** Opening Given passage block **
Therefore, instead of “only” publishing to this GitHub repository (as done in section
YODA-compliant data analysis projects), in order to also publish annex contents, we made
publishing to GitHub dependent on the dropbox-for-friends
sibling
(that has a remote data annex), so that annexed contents are published
there first.
Publication dependencies are strictly local configuration
Note that the publication dependency is only established for your own dataset,
it is not shared with clones of the dataset. Internally, this configuration
is a key value pair in the section of your remote in .git/config
:
[remote "github"]
annex-ignore = true
url = https://github.com/<user-name>/DataLad-101.git
fetch = +refs/heads/*:refs/remotes/github/*
datalad-publish-depends = dropbox-for-friends
With this setup, we can publish the dataset to GitHub. Note how the publication dependency is served first:
$ datalad push --to github
[INFO ] Transferring data to configured publication dependency: 'dropbox-for-friends'
[INFO ] Publishing <Dataset path=/home/me/dl-101/DataLad-101> data to dropbox-for-friends
publish(ok): books/TLCL.pdf (file)
** Closing Given passage block **
** Opening Entries provided block **
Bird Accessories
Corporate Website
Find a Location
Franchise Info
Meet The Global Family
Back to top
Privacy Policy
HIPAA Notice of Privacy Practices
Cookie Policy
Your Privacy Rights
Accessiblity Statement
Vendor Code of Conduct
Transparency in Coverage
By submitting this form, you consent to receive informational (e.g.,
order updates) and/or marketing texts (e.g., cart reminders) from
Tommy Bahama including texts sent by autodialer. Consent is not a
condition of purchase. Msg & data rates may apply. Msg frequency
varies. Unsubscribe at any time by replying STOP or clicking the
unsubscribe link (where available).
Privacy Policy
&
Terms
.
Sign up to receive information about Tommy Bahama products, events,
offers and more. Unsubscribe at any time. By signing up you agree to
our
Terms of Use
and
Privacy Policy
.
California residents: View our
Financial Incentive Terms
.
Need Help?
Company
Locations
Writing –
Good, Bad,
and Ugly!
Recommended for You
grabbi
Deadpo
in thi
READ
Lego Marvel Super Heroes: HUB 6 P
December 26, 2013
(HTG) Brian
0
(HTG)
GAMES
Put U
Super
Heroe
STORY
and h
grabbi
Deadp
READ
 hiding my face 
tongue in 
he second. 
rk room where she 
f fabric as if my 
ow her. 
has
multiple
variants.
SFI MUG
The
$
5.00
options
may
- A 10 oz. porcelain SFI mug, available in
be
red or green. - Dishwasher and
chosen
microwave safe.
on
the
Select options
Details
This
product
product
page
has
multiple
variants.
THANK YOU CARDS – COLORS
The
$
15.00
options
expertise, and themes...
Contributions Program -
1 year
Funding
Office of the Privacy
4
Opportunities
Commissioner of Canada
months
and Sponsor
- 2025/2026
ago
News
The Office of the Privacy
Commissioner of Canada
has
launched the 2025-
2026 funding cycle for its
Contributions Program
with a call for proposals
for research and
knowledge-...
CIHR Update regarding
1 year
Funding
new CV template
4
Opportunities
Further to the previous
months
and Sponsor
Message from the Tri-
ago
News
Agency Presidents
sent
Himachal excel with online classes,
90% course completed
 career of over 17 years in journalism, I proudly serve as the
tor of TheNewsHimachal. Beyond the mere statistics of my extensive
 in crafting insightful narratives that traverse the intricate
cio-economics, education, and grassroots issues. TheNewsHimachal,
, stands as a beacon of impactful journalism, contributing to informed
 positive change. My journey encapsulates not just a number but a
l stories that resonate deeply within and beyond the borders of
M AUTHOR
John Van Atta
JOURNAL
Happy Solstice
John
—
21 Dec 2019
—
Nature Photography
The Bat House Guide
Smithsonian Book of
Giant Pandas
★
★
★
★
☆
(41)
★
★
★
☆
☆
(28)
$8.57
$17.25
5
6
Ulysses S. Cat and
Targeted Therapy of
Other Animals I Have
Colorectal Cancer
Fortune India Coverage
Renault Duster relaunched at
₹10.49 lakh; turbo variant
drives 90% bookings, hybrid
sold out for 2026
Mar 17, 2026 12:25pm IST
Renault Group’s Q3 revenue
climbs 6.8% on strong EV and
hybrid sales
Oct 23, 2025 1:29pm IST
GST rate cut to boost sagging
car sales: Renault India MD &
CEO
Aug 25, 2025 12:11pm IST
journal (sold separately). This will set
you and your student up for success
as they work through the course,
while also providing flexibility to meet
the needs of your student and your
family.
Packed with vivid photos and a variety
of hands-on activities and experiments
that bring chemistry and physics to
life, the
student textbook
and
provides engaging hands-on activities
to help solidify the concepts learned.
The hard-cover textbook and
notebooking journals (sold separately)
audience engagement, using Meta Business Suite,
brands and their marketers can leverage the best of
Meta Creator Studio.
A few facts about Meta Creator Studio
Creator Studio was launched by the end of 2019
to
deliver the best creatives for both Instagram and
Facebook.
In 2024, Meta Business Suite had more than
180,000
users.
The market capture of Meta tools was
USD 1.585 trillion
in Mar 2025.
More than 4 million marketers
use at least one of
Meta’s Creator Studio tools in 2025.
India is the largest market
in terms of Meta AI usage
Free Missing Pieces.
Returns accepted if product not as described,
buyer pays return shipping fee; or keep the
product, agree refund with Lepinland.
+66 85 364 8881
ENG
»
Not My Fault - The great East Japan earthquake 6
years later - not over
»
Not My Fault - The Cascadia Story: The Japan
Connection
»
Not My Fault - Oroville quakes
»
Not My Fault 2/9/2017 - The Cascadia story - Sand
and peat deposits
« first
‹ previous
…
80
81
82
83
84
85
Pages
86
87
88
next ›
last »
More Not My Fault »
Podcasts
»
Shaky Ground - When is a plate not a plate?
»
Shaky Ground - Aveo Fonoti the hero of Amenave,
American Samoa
** Closing Entries provided block **
> [Assigned task 1]:
In the passage on DataLad publication dependencies, rewrite the part starting with "Therefore, instead of" and going on through "there first.", swapping "GitHub" for "GitLab".
> [Assigned task 2]:
Carry on the passage on DataLad publication dependencies from where it stops.

> [Expected output 1]:
Therefore, instead of “only” publishing to this GitLab repository (as done in section
YODA-compliant data analysis projects), in order to also publish annex contents, we made
publishing to GitLab dependent on the dropbox-for-friends
sibling
(that has a remote data annex), so that annexed contents are published
there first.

> [Expected output 2]:
publish(ok): books/byte-of-python.pdf (file)
publish(ok): books/progit.pdf (file)
publish(ok): recordings/interval_logo_small.jpg (file)
publish(ok): recordings/salt_logo_small.jpg (file)
[INFO ] Publishing to configured dependency: 'dropbox-for-friends'
[INFO ] Publishing <Dataset path=/home/me/dl-101/DataLad-101> data to dropbox-for-friends
[INFO ] Publishing <Dataset path=/home/me/dl-101/DataLad-101> to github
Username for 'https://github.com': <user-name>
Password for 'https://<user-name>@github.com':
publish(ok): . (dataset) [pushed to github: ['[new branch]', '[new branch]']]
action summary:
publish (ok: 6)
Afterwards, your dataset can be found on GitHub, and cloned
or installed
.